# Riva Tuner v2.05



## Who (Sep 28, 2007)

Riva Tuner v2.05 will be out in few hours. you guys must be thinking why i made a thread for soft which has not come out yet ?


*img394.imageshack.us/img394/2158/oclc7.jpg


 Just look at this image, yes this version has the shader overcloking ability so 8600 GT & above get ready overclock your underclock shaders & see some big perfomance improvment in shader based games (oblivion etc), also don't you like the force constant perfomance option


----------



## quadroplex780 (Sep 28, 2007)

Where did u manage to beta test one!!!


----------



## The_Devil_Himself (Sep 28, 2007)

smit said:
			
		

> Riva Tuner v2.05 will be out in few hours. you guys must be thinking why i made a thread for soft which has not come out yet ?
> 
> 
> *img394.imageshack.us/img394/2158/oclc7.jpg
> ...


wow man great news.Thanks a million.I am gonna love my 8600GT I am getting next week.


----------



## Who (Sep 28, 2007)

ALso RIVA tuner 2.05 out on *www.nvworld.ru/downloads/rivatuner.zip

a russian site 


Found an shader based overclocking guide, enjoy.

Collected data
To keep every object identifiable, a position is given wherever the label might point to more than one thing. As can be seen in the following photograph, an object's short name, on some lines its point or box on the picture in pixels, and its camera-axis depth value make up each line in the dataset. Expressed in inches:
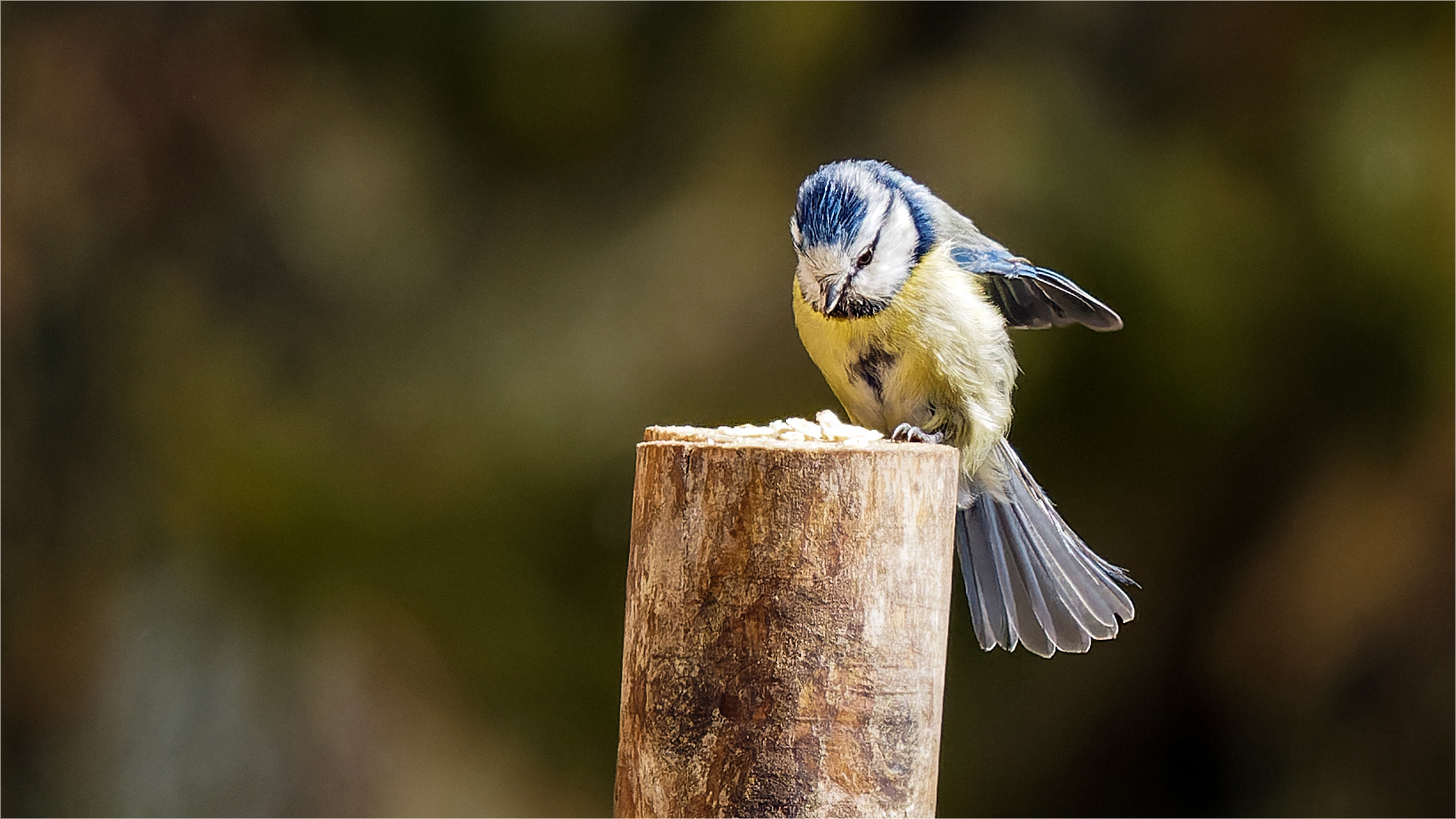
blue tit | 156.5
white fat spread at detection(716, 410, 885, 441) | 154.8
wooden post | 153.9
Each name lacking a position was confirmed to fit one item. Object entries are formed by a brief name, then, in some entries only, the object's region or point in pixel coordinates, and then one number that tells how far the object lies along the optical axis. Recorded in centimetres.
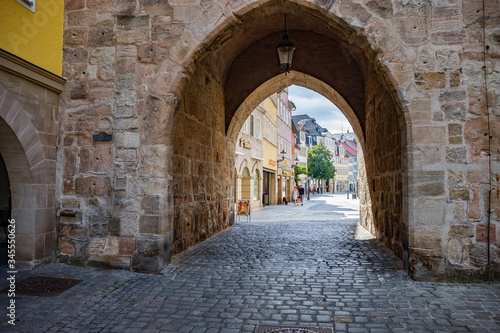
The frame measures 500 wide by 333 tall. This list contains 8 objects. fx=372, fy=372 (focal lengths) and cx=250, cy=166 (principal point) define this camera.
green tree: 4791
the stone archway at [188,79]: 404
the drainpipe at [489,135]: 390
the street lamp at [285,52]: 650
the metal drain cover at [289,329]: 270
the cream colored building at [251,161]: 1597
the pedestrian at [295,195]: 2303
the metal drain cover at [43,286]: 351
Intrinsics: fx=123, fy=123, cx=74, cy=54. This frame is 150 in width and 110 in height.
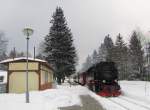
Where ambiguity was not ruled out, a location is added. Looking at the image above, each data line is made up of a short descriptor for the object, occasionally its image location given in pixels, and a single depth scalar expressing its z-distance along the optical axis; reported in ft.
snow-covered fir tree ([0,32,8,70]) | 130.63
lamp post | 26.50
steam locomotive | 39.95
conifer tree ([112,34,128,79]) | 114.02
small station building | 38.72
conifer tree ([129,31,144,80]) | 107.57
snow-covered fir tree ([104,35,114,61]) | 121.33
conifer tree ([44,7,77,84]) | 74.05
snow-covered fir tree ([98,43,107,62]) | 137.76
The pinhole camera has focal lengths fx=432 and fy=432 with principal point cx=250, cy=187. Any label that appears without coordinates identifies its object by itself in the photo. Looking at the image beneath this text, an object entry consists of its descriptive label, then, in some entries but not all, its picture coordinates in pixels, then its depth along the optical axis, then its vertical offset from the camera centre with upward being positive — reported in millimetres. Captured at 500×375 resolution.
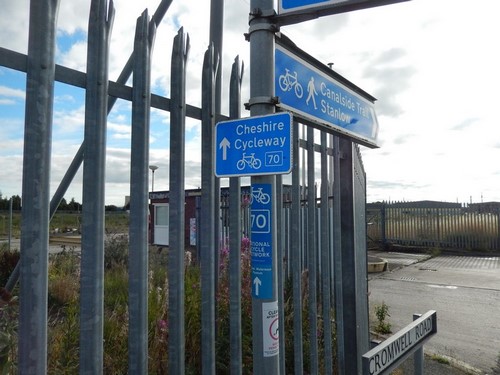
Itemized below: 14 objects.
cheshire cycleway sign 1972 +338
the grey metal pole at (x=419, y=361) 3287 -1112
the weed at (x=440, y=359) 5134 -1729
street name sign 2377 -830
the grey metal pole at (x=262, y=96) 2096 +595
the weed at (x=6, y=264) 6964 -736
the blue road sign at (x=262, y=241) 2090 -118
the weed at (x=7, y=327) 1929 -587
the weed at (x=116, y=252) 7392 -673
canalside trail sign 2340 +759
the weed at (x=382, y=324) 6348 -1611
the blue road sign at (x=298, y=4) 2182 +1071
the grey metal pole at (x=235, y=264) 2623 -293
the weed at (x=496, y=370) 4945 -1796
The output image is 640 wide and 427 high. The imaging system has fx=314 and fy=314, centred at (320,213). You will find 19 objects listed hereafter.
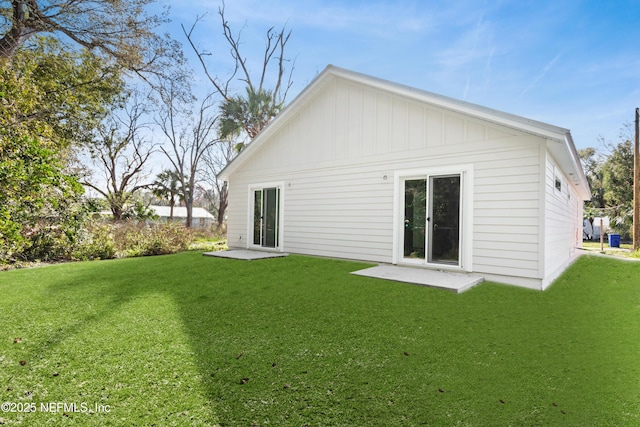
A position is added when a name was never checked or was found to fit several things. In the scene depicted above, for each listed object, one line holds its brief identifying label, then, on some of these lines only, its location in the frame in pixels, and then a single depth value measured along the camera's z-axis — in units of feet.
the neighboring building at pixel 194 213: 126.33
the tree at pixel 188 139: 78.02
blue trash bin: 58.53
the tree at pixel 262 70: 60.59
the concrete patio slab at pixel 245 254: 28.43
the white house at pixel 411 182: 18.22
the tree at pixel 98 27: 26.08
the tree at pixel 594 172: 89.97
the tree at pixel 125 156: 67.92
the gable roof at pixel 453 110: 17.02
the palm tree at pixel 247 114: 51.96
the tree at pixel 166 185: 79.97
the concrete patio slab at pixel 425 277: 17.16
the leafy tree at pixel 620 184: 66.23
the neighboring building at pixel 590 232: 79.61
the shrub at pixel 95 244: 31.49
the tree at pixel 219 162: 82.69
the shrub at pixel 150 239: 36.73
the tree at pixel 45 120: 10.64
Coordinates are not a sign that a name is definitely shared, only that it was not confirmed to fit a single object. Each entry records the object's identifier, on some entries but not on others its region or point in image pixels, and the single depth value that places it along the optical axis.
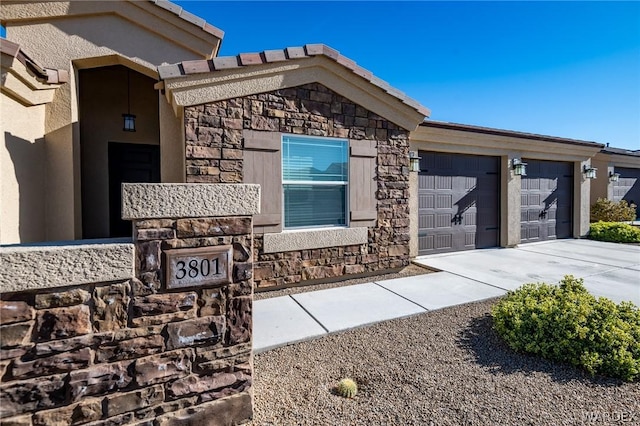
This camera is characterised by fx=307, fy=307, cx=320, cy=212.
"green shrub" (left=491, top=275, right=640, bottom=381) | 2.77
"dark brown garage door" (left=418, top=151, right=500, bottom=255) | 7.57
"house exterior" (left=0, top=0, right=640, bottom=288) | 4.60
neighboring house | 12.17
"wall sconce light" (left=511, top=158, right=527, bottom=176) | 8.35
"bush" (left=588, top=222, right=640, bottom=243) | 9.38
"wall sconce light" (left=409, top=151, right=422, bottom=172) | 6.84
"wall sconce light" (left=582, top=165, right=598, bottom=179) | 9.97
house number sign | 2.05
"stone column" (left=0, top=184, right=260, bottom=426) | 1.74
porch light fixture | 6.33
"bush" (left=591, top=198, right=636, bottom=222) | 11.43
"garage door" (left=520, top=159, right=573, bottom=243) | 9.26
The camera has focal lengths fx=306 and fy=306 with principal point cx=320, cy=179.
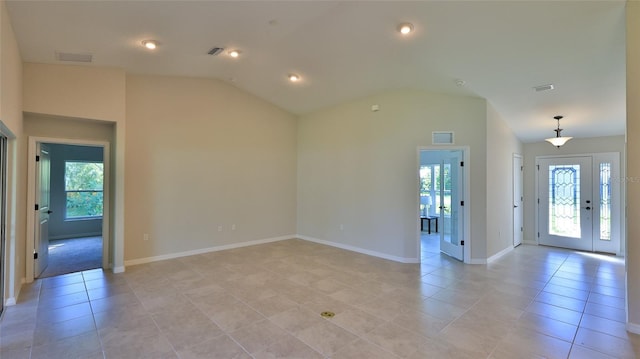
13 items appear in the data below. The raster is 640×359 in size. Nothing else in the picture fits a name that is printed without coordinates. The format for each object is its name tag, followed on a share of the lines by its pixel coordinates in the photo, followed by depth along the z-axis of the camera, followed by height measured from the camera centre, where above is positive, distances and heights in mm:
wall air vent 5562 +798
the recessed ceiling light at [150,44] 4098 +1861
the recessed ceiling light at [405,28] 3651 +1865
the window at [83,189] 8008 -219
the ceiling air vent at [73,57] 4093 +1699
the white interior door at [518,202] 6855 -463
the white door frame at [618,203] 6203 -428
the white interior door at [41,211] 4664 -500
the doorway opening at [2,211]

...

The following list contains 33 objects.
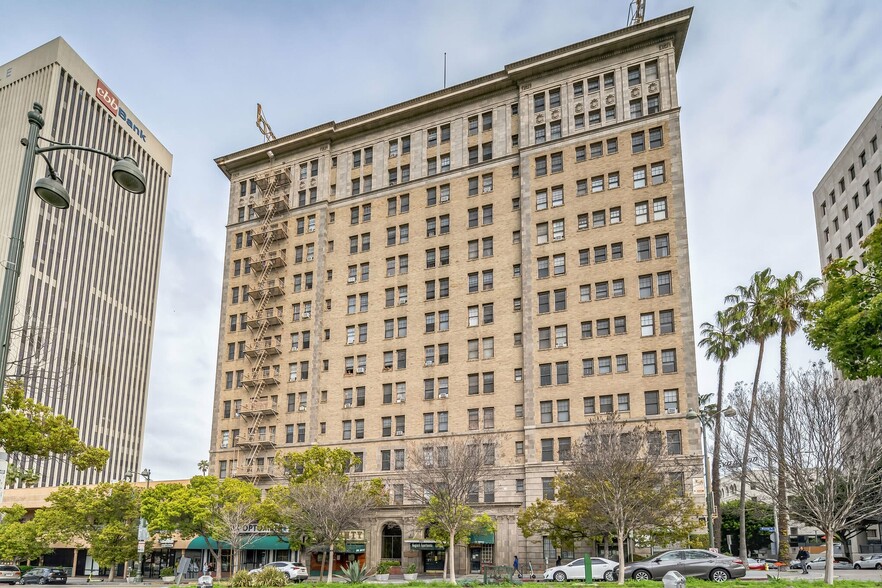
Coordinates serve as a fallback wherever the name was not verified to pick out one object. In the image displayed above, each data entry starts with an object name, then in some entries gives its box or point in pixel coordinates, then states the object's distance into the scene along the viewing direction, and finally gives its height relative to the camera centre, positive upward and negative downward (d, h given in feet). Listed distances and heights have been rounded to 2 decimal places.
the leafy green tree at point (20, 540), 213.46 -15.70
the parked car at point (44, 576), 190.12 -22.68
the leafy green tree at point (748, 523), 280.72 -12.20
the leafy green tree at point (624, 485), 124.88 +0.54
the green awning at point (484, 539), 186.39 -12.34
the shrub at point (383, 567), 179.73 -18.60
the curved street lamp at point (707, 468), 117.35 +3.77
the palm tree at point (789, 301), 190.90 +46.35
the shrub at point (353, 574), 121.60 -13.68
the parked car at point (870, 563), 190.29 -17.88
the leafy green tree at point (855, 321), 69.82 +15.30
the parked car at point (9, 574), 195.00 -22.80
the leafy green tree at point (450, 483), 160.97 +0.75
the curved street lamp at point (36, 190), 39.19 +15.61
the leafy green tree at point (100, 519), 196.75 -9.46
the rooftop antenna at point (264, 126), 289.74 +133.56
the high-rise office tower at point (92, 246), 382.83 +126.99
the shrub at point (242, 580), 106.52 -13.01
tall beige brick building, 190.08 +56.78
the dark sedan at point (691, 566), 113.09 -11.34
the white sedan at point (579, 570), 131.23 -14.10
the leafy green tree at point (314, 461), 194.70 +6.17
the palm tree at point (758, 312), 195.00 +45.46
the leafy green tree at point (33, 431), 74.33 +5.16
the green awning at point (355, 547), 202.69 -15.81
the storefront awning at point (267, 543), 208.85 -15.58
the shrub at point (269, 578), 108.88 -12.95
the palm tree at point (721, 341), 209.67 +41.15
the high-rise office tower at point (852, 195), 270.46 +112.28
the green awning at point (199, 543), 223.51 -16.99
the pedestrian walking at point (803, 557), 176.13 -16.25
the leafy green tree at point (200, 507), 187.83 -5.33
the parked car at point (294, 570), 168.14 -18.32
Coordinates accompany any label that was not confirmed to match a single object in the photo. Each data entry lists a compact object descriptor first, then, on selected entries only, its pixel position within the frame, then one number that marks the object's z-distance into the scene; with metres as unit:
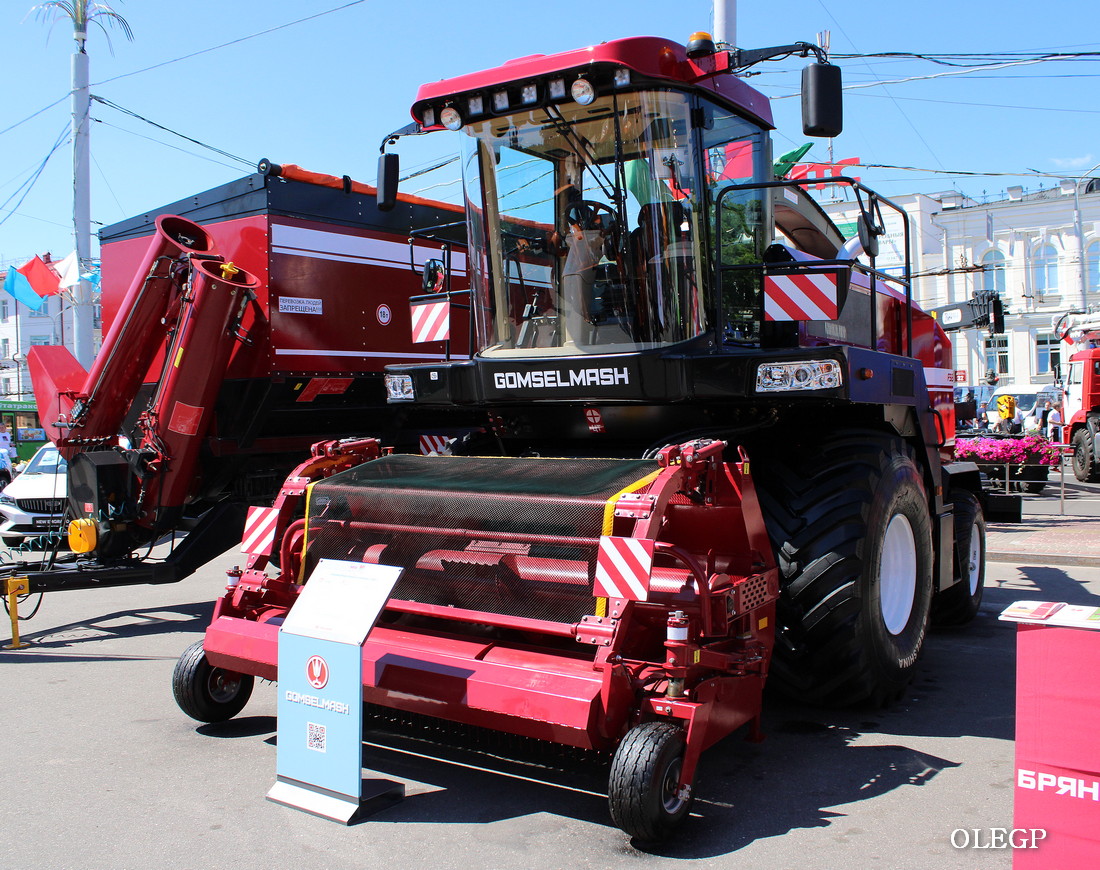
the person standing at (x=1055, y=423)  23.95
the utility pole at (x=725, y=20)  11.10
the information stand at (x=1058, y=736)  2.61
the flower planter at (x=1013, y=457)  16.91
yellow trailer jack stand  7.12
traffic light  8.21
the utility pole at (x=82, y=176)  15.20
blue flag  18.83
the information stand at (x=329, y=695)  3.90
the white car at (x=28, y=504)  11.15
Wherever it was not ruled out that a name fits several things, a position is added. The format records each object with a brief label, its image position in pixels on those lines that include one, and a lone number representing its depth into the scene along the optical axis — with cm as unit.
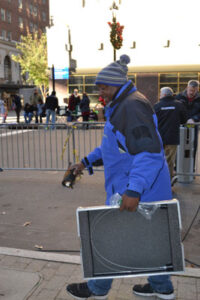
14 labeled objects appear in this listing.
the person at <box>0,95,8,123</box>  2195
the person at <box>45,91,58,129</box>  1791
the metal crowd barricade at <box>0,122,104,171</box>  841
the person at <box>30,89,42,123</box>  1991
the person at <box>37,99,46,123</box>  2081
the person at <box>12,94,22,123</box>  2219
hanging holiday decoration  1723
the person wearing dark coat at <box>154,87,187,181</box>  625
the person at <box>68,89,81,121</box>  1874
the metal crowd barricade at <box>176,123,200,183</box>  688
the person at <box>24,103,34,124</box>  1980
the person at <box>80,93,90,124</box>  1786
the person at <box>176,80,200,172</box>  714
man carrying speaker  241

**Brief 1:**
Please give again the passage of the Riva Tuner thread starting at "## The_Devil_Himself (Sep" and ending at "getting next week.".
**Brief 2:**
In the Riva Tuner thread, which graphics card does The_Devil_Himself say he is getting next week?

**Task output 1:**
## The_Devil_Himself (Sep 28, 2007)

smit said:
			
		

> Riva Tuner v2.05 will be out in few hours. you guys must be thinking why i made a thread for soft which has not come out yet ?
> 
> 
> *img394.imageshack.us/img394/2158/oclc7.jpg
> ...


wow man great news.Thanks a million.I am gonna love my 8600GT I am getting next week.

**Task output 2:**
An 8600GT.